To design an efficient and effective drug, researchers must first identify a target, the part of our biological machinery that the drug is going to lock onto and perturb. G protein-coupled receptors (GPCRs) are the largest family of membrane protein receptors in the human genome. Because these receptors control many functions of the human body, they are the target of one-third of currently approved drugs.
In the human genome, there are roughly 800 GPCRs. More than half of these belong to the odorant receptor and are involved in our sense of smell. But other GPCRs are expressed throughout the human body from the heart to the immune system. Although GPCRs are an important target, much remains to be learned about them, including why some drugs that target them succeed while others fail.
At St. Jude, M. Madan Babu, PhD, is leading a research laboratory that focuses on mining, integrating and analyzing biological data in innovative ways to glean new insights and knowledge that may lead to biomedical discoveries with clinical potential. Babu is a member of the Structural Biology Department, endowed chair in Biological Data Science and director of the Center of Excellence for Data-Driven Discovery. His recent work on GPCRs provides a key clue as to why drugs that target these receptors can fail to make the leap from the laboratory into the clinic.
In multicellular organisms, the same gene can undergo a process called alternative splicing, which results in the generation of multiple variants of the same gene. Rather than one gene giving rise to one protein, through splicing and other mechanisms, slight variants of the same protein are created. Babu and his team wanted to understand how extensive this variation is for GPCRs, and whether different human tissues express particular variants.
This understanding is critical for drug development, because current targeted therapies typically focus on one variant at a time. Recently published in Nature, the researchers found a variation that may explain why side effects occur. This variation also explains why drugs may work well against cell lines, but then fail in mouse models or other organisms where the variants may differ.
“This tissue-specific variation represents an underappreciated source of diversity among target GPCRs,” Babu says. “These differences would make developing highly specific drugs a challenge. But now that we know to look for them, we have an opportunity to create drugs that are uniquely targetable, minimizing side effects.”
For their study, the researchers analyzed mRNA sequencing in more than 700 people, in 30 different tissues. This cohort, part of the Gene-Tissue Expression database (GTEx), included age and gender diversity.
“The core of this project involved learning from multiple sources of big data, as we were integrating and analyzing genomics, transcriptomics, proteomics, and structural and pharmacological information,” says first author of the recent Nature paper and the Marie Sklodowska-Curie postdoctoral researcher in the Babu laboratory, Maria Marti-Solano, PhD, of MRC Laboratory of Molecular Biology. “The fact that multiple receptor isoforms can coexist in particular tissues highlights the need for more careful evaluation of the cell, tissue or animal models that are used to study GPCR signaling and to screen for new drugs.”
Collaboration played an important role in the researchers’ discoveries, including working with scientists at the University of Michigan, University of Cambridge and the University of Glasgow who validated some of the findings. These collaborators also experimentally characterized the variants for some of the receptors identified through this study.
Like a lot of modern biomedical research, this effort generated a tremendous amount of data. To make this data accessible, and foster a spirit of collaboration and openness, the researchers created a new section in the database called the G protein-coupled receptor database (GPCRdb). This database is maintained by David Gloriam, PhD, of the University of Copenhagen, who is a co-author of the study. The database allows the scientists to share information about the variants, including which regions are affected, which parts of the proteins are the same, which receptors have multiple variants and where they are expressed.

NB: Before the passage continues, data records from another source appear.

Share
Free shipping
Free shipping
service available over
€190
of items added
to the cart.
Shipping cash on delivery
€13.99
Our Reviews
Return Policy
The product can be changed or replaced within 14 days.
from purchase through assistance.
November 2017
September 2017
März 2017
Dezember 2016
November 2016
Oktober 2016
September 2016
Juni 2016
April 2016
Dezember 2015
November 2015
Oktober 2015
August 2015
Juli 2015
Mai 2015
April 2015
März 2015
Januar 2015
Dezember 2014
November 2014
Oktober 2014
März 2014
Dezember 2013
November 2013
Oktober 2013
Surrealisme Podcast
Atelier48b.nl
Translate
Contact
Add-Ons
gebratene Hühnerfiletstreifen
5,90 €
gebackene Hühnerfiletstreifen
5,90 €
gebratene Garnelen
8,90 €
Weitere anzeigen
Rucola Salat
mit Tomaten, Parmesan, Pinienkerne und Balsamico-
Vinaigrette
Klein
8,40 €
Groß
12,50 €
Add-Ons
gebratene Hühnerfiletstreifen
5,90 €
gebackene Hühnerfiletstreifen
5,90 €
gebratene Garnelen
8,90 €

This work reflects the approach to research that Babu brings to St. Jude, where doctors, scientists and medical researchers generate an abundance of valuable scientific data daily. Genomic sequencing provides data that has the potential to revolutionize life sciences research. But, by themselves, the sequences paint a limited picture. By placing them in the context of biochemistry, genetics, molecular, evolutionary, structural and systems biology, scientists can better understand their implications.
Babu’s work combines fundamental biological questions with state-of-the-art computational approaches, including machine learning. This allows his lab to make discoveries by reducing enormous amounts of details into simple and universal principles that have relevance throughout biology and biomedicine.
“We won’t be able to make better drugs until we fully understand the biology of our specific targets and the role they play in disease,” Babu says. “To do that we need to use all of the tools in our toolbox. This means building bridges between scientific disciplines to really listen to what the data are telling us.”